Po wybuchu afery mailowej marszałek Sejmu zwołała tajne posiedzenie izby, na którym politycy PiS tłumaczyli się z wycieków wiadomości.
Oficjalne oświadczenie przedstawił w tej sprawie 18 czerwca Jarosław Kaczyński. Prezes PiS podkreślił w nim, że "najważniejsi polscy urzędnicy, ministrowie, posłowie różnych opcji politycznych byli przedmiotem ataku cybernetycznego", a "analiza pozwala na jednoznaczne stwierdzenie, że został on przeprowadzony z terytorium Federacji Rosyjskiej".
WP odpowiada premierowi Morawieckiemu
Komentując sprawę ataku na skrzynkę Michała Dworczyka, szef rządu Mateusz Morawiecki stwierdził, że doszło do przejęcia "szeregu" skrzynek pocztowych na WP. Odpowiedź Wirtualnej Polski na słowa premiera publikujemy poniżej:
"Bardzo mocno i dobitnie chcemy podkreślić, że systemy pocztowe WP są całkowicie bezpieczne, a informacje czy insynuacje, jakoby miało dojść do włamania na konta WP, są całkowicie nieprawdziwe.

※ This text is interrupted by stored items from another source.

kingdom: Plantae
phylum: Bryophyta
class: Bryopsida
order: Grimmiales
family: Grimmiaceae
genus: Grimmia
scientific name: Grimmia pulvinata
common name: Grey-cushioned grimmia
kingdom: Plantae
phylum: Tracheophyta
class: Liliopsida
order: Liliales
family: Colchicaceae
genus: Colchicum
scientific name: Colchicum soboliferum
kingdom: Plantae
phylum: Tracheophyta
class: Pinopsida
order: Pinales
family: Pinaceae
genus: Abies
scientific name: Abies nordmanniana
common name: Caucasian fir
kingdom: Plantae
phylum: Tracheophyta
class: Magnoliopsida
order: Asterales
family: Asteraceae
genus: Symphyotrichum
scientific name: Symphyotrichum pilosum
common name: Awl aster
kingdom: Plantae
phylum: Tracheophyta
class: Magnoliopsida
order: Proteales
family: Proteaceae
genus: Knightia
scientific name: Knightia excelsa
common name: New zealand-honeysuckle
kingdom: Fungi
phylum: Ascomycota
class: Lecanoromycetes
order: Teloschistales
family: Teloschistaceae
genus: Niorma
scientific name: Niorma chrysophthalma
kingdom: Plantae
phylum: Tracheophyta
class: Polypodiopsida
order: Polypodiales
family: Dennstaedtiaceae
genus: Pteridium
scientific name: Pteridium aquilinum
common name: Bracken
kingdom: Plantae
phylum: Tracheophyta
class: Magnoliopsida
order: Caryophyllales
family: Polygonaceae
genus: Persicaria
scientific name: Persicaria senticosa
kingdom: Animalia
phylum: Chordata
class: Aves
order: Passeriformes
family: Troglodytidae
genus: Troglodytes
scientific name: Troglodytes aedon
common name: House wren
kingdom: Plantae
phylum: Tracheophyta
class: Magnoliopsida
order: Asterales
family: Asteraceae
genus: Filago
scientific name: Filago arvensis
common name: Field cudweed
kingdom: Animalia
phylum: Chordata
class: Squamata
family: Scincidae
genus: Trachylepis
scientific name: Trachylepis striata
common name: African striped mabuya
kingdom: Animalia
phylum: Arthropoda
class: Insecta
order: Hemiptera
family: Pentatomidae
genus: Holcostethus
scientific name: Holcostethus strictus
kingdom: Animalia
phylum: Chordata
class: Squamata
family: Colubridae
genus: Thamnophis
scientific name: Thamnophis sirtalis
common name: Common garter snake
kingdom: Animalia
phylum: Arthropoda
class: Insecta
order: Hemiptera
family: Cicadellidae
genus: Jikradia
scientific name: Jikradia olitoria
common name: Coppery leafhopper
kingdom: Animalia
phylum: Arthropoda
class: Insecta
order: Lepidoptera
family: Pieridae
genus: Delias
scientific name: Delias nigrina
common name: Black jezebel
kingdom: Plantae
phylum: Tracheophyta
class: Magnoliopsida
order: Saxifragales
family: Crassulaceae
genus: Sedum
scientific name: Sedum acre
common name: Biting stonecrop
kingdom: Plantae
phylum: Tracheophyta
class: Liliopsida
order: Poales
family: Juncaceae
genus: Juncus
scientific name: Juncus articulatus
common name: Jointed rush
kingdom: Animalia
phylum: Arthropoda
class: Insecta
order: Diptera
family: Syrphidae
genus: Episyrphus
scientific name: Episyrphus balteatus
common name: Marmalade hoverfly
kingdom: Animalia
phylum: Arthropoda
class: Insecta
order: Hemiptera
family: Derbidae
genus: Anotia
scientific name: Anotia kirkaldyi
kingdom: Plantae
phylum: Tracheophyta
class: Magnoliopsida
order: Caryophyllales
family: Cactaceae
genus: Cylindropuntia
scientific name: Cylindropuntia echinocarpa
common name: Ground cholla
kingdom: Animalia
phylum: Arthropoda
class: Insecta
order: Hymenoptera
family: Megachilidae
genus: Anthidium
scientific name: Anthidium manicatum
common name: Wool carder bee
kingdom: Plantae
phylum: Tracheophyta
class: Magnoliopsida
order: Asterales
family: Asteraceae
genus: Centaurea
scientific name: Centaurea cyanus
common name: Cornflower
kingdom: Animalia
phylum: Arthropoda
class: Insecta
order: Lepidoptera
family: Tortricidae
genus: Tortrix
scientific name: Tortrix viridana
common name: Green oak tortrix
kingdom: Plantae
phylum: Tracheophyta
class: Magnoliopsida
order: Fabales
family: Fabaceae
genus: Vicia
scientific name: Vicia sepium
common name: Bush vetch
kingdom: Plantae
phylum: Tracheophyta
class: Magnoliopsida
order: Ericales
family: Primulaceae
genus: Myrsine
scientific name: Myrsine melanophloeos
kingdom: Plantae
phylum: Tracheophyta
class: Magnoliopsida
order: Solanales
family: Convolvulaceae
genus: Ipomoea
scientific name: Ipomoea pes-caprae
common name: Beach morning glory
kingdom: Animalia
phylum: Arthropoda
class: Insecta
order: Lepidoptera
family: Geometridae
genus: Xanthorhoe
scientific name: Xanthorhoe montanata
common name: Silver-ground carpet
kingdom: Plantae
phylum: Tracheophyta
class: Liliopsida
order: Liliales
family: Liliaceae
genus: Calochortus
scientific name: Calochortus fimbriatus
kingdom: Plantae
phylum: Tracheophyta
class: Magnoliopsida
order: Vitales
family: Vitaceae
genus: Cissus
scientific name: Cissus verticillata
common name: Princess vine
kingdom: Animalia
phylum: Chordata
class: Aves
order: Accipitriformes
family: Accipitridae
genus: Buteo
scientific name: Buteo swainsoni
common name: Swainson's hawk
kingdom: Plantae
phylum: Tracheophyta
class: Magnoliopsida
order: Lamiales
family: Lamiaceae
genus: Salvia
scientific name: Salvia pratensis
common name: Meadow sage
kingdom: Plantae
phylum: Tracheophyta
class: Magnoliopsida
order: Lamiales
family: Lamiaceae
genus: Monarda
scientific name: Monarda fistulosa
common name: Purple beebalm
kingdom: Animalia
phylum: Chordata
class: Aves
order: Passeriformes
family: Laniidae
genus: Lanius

Wejście na konto ministra Michała Dworczyka i co za tym idzie uzyskanie dostępu do jego maili nastąpiło na skutek podania poprawnego loginu i hasła. Naszym zdaniem przestępcy albo wyłudzili hasło od żony ministra, albo używała ona takiego samego hasła u innych usługodawców i tam był wyciek. Przed jednym i drugim można się w prosty sposób zabezpieczyć poprzez uwierzytelnianie dwuskładnikowe albo dbać o higienę własnego hasła
Premier Mateusz Morawiecki mówił o potrzebie uwierzytelniania dwuskładnikowego. Chcemy jasno i wyraźnie zaznaczyć, że taki system uwierzytelnienia funkcjonuje w poczcie WP od dawna. Przykro nam to stwierdzić, ale minister Michał Dworczyk w momencie tego zdarzenia nie korzystał z takiego systemu".